As we come to the last episode of 2024 we would like to wish all of our readers a Merry Christmas and Happy New Year!
Welcome to the new subscribers that have joined us over the last week. The aim of this newsletter is to help you navigate the world of crypto. There’s an incredible amount of information out there so we try to distil it into the things you MUST know each week, covering both macro and crypto.
For snippets and analysis on institutional crypto trading, give our X account a follow HERE.
Onto the newsletter. Here’s what you’re getting this week:
Macro Update: Our latest view on the macro and its impact on crypto markets.
Crypto Native News: The SEC approves the first combined BTC and ETH ETF, VanEck says the US debt could be significantly reduces with a Bitcoin Strategic Reserve.
Institutional Corner: The FCA publishes a discussion paper on crypto regulation, stablecoin market cap surpasses $200bn for the first time, Hong Kong grants licenses for 4 more crypto exchanges, Deutsche Bank developing an Ethereum Layer 2 network, El Salvador and the IMF reach an agreement.
Charts of the Week: BTC/EUR share of volume increasing, the Alameda liquidity gap closes, huge rise in Base TVL.
Top Jobs in Crypto: Featuring Galaxy, Ledger, Chainlink Labs, Ripple, Binance and LSEG.
Macro Update
This is where we connect the dots between macro and crypto.
Walking in a Bitcoin Wonderland
Just as the Santa rally looked in full swing, with Bitcoin hitting new record highs over $108k, Scrooge JPow poured a little cold water on festivities as the ghosts of inflation past spooked the Fed into delivering a hawkish FOMC.
Whilst cutting rates 25bps as expected, upward revisions to core inflation forecasts for 2025 from 2.2% to 2.5% led Fed members to revise lower expectations for rate cuts next year from four to two, in a decidedly more cautious FOMC.
Knee jerk saw broad risk dump, with equities and crypto sharply lower as US yields and the dollar raced higher. News on Thursday that the US economy grew at a revised 3.1% in Q3, outpacing the previous estimate of 2.8% reinforced the hawkish lean of markets, although Friday’s Core PCE inflation numbers, the Fed’s preferred inflation measure, held steady at 2.8% YoY with the MoM coming in just 0.1% Vs 0.3% expected, to return a little Christmas cheer.
What does this all mean?
In truth, this does little to alter the broadly supportive macro dynamic that has had us bullish Nasdaq and Bitcoin throughout 2024. Namely, we remain in a global rate cutting cycle with ample and rising liquidity. That liquidity is set to get a boost as China battles to escape a deflationary spiral, with a more “proactive fiscal” stance and looser monetary policy.

> LISTING:
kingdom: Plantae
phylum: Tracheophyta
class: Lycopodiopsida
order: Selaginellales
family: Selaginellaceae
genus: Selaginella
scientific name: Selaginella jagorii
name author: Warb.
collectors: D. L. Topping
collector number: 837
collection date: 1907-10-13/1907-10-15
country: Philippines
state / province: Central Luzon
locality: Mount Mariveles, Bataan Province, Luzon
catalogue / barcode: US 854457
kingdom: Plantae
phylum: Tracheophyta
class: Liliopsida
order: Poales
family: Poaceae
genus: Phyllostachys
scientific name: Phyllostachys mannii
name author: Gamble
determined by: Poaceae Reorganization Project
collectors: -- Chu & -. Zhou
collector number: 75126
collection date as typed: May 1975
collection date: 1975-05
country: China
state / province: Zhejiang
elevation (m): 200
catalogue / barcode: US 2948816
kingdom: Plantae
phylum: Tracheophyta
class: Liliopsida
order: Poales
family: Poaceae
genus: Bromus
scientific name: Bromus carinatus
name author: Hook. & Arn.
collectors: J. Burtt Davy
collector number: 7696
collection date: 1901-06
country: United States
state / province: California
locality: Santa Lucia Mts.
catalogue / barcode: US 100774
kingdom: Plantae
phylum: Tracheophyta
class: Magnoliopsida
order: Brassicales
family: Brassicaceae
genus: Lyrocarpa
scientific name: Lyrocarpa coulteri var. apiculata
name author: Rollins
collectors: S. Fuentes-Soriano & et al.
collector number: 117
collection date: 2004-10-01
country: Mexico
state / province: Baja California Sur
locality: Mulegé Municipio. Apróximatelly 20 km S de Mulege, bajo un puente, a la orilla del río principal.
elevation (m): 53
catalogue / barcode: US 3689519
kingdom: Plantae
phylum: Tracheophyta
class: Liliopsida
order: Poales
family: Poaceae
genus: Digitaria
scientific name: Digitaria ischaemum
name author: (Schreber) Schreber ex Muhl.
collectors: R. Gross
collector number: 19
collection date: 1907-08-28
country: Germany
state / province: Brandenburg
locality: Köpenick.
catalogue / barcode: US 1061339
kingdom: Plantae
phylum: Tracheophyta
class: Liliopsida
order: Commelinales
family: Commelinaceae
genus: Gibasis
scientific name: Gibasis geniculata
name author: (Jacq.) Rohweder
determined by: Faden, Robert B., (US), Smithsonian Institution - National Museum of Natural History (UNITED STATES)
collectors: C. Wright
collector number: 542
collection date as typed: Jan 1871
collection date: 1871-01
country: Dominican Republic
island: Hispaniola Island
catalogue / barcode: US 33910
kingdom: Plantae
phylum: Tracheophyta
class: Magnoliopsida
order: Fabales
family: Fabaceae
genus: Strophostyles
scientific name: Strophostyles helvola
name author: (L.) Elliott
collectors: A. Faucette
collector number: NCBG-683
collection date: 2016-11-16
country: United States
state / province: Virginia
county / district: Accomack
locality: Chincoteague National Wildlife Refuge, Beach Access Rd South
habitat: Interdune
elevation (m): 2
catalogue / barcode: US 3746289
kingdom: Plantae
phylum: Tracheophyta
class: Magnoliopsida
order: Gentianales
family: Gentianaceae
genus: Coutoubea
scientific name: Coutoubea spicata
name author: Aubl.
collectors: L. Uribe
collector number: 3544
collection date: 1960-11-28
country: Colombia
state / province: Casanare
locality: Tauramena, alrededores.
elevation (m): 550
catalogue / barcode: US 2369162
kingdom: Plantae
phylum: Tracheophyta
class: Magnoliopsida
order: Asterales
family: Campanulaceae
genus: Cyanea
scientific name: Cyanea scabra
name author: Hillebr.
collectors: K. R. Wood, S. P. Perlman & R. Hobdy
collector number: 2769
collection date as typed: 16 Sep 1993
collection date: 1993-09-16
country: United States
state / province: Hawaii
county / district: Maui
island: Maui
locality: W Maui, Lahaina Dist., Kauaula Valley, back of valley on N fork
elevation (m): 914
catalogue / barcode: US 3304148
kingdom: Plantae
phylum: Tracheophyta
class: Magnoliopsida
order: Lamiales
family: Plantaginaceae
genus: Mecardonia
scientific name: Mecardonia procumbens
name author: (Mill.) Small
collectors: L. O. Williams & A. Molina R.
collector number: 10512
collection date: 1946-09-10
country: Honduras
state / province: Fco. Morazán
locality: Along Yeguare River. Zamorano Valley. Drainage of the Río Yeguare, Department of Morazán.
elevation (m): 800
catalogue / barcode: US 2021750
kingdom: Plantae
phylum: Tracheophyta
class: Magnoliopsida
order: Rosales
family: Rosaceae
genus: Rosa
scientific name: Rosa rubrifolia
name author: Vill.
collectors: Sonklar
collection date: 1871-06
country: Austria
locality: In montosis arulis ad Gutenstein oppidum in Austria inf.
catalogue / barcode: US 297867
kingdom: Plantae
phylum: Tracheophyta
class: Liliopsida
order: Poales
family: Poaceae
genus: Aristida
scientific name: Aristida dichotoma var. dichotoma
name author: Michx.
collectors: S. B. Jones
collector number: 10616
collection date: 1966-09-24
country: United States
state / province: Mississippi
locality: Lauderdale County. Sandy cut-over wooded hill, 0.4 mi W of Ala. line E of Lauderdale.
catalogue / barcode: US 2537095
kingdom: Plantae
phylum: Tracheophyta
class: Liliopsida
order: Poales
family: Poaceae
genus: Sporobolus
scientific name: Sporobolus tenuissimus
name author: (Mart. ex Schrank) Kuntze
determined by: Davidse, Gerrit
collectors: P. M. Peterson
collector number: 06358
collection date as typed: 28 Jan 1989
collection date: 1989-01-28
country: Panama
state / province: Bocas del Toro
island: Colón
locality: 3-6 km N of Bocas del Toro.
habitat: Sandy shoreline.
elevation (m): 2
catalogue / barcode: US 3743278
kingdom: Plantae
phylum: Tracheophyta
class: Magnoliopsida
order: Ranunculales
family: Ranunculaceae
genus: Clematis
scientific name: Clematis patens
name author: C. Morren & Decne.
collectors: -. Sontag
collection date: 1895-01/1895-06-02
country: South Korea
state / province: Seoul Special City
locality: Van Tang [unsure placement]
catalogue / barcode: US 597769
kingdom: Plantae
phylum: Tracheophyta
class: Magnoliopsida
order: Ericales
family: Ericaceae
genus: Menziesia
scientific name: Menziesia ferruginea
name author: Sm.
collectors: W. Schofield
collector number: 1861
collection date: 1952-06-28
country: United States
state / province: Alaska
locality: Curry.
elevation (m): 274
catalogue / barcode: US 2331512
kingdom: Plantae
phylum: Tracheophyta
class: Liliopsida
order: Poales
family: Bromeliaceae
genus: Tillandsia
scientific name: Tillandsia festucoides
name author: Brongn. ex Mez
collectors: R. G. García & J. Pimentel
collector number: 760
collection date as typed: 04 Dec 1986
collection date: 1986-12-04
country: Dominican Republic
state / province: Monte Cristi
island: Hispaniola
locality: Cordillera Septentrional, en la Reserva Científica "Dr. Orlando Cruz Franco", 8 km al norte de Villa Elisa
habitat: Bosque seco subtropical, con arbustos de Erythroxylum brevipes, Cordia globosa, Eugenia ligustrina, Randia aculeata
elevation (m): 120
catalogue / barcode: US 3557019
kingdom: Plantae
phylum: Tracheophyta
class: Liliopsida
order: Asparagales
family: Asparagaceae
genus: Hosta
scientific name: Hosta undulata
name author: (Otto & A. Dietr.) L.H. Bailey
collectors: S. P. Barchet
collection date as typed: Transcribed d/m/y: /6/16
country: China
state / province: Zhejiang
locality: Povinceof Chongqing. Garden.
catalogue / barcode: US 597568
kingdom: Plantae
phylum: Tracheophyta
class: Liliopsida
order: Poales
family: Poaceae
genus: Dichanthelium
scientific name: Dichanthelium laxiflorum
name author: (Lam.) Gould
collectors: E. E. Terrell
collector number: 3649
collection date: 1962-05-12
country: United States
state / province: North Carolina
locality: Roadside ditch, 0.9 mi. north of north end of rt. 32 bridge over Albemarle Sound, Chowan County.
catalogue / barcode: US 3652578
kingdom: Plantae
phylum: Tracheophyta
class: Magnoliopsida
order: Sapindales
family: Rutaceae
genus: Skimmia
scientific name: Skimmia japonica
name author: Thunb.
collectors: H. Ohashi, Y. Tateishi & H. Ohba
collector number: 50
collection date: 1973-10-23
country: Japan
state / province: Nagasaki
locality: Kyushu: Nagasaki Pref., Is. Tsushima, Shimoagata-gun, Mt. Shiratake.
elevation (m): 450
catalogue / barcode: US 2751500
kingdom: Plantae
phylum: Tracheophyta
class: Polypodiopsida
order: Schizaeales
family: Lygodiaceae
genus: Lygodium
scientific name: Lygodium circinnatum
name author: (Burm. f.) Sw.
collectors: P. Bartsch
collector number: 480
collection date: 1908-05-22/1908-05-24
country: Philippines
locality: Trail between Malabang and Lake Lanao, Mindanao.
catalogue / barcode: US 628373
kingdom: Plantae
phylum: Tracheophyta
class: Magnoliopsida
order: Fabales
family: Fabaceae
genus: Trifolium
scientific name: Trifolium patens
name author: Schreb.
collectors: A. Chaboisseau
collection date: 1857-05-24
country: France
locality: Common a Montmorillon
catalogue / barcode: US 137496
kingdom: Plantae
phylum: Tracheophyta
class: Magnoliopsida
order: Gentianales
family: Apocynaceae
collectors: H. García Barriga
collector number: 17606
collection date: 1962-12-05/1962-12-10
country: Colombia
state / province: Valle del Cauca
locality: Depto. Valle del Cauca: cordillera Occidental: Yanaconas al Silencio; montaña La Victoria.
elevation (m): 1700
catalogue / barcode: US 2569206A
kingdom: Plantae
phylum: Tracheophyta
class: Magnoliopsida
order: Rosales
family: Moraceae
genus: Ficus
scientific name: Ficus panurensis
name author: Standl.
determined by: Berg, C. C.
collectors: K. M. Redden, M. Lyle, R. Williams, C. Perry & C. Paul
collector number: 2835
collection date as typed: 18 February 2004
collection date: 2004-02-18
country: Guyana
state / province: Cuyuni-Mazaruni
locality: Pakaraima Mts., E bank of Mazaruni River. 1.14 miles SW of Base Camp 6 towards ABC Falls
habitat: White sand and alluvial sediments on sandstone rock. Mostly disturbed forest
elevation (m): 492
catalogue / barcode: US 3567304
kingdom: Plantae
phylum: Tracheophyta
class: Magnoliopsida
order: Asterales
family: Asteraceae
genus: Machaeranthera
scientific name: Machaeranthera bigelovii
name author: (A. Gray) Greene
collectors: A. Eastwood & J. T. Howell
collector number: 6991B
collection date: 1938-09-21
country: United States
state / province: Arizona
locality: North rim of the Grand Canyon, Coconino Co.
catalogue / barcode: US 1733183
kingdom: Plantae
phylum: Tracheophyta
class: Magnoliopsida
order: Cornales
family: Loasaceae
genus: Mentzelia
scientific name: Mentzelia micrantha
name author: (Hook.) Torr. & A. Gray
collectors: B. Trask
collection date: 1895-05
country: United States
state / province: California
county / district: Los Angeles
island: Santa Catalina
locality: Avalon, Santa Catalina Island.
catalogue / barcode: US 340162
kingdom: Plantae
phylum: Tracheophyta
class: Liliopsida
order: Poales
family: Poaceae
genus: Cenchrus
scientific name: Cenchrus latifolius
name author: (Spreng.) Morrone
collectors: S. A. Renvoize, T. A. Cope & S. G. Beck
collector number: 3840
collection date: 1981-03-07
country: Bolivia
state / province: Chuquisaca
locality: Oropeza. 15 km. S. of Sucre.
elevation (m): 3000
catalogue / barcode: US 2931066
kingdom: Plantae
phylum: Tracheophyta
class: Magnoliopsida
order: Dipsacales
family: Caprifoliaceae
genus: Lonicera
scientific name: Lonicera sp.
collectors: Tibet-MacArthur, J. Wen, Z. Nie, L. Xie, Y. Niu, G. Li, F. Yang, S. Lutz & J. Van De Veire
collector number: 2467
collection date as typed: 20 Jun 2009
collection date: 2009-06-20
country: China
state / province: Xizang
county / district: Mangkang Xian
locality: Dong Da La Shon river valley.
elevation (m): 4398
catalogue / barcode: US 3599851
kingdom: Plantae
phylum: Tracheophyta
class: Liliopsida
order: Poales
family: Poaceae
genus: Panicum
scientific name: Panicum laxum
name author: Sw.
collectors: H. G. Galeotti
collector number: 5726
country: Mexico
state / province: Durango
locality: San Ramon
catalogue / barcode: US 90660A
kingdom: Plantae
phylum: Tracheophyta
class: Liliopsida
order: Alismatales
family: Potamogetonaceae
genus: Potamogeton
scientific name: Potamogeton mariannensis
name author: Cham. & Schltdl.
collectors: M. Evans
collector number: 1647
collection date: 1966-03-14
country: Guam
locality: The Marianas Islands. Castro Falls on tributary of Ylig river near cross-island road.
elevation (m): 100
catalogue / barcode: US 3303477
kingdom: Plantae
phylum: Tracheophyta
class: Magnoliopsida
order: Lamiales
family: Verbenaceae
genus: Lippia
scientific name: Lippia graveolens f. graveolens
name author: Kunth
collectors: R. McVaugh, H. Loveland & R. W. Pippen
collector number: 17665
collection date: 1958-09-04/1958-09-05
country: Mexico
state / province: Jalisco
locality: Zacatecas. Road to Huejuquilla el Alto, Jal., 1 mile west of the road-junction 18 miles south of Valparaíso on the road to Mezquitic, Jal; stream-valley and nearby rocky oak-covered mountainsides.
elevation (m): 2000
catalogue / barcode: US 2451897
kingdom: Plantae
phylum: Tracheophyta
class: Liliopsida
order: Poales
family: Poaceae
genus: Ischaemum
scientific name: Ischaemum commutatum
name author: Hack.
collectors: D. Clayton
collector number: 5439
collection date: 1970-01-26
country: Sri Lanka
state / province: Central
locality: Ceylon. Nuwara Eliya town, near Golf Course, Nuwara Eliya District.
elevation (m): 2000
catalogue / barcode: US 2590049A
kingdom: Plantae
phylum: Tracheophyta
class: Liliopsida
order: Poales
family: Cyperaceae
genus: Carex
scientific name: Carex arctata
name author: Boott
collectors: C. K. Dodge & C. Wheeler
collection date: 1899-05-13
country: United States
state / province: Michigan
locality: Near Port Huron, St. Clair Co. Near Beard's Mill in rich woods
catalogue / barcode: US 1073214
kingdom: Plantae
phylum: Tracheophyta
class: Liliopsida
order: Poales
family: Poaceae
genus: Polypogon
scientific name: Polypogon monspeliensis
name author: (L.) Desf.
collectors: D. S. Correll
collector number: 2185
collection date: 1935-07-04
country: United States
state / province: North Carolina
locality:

> OBJECTIVE: Continue the crypto newsletter, picking up right after its final sentence. The items have no connection to the crypto newsletter.

> WRITTEN ANSWER:
Furthermore, with Trump unsuccessfully negotiating a debt ceiling suspension as part of the spending bill to avoid a government shutdown, the US will be forced to draw down on over $750bn sat in their cash account at the Fed (the Treasury General Account (TGA)) This will be another huge liquidity/cash injection into markets which we expect to keep risk flying into Q1.
Once the debt ceiling is lifted/suspended (reminder that the US perpetually needs to raise/suspend the debt ceiling - nothing stops this train!) then liquidity will become more challenged as the US Treasury returns to the market, issuing new debt, rebuilding the TGA and sucking out cash. That’s when, all things equal, we expect crypto and broader risk will be vulnerable to a larger drawdown.
Until then, we view last week's moves as little more than a correction and wash out of over leveraged positions. Month/year end is also noisy as liquidity becomes challenged and PnL considerations dominate.
TLDR: Don’t read too much into this correction for risk. Conditions remain supportive.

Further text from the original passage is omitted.